This week, the future of the Maine Uniform Building and Energy Code (MUBEC) is at stake. MUBEC will be the focus of debate and votes in the House and Senate, as two very different bills move forward.

We urge you to contact your State Representative and Senator to ask them to support the statewide uniform building and energy code that just went into effect last December. To support a consistent, statewide building code that reduces costs to consumers and reduces uncertainty and development costs for builders and developers, ask them to support LD 1253 and reject LD 1416.

Here's what's going on:

The Maine Uniform Building and Energy Code matters to Maine because it reduces costs to consumers by ensuring buildings meet minimum standards for safe, healthy, energy-efficient construction and reduce our energy costs and our dependence on heating oil. It also reduces the cost of doing business in Maine by creating a consistent, reasonable, coordinated set of building codes across the state.

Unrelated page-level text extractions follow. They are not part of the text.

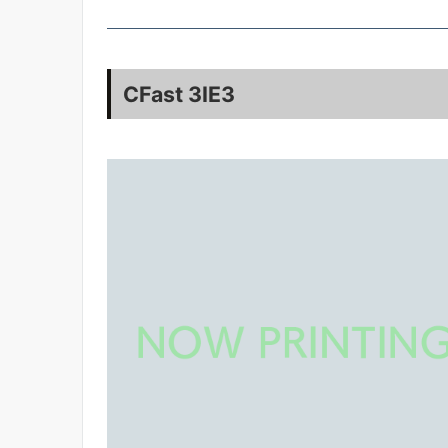
CFast 3IE3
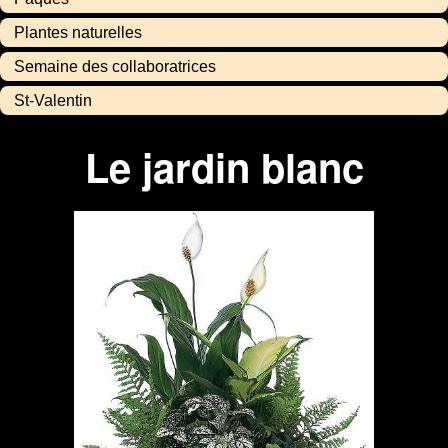
Plantes naturelles
Semaine des collaboratrices
St-Valentin
Le jardin blanc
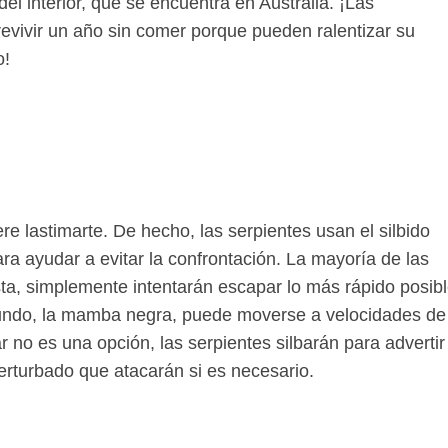
del interior, que se encuentra en Australia. ¡Las
evivir un año sin comer porque pueden ralentizar su
o!
re lastimarte. De hecho, las serpientes usan el silbido
 ayudar a evitar la confrontación. La mayoría de las
ta, simplemente intentarán escapar lo más rápido posib
mundo, la mamba negra, puede moverse a velocidades de
ar no es una opción, las serpientes silbarán para advertir
erturbado que atacarán si es necesario.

LD 1253 makes significant improvements to MUBEC and how it is implemented. This bill received a unanimous vote from the committee on Labor, Commerce, Research, and Business Development, which has dealt with building codes for many years.

LD 1416, on the other hand, was heard in the Committee on State and Local Government – a committee that has never before worked on building codes. LD 1416 would make a building code optional for most towns, thus undermining the statewide code. It would move Maine backward to a system of “model codes” that we know from experience didn’t provide uniformity for builders, consumer protection, or energy efficient homes. “Opt in” simply doesn't work. The bill would also put at risk tens of millions of dollars of federal grants from the Department of Energy that Maine qualified for when MUBEC was adopted. Lastly, LD 1416 would make Maine one of only 10 states that lack a true statewide code, thus discouraging investment in the state and reducing predictability for builders working across Maine.

One of the great successes of MUBEC is that it is a uniform code; no longer are there conflicts between multiple codes, such as the Fire Warden's code and the Historic Preservation code – it’s all in one! MUBEC also creates a minimum standard for energy conservation which must be implemented statewide, because we have some of the oldest housing stock in the nation, and we are among the most dependent on oil for heating.

A statewide code provides consumer protection and cost savings while ensuring predictability and an easier regulatory environment for builders and developers—it needs to remain a statewide code.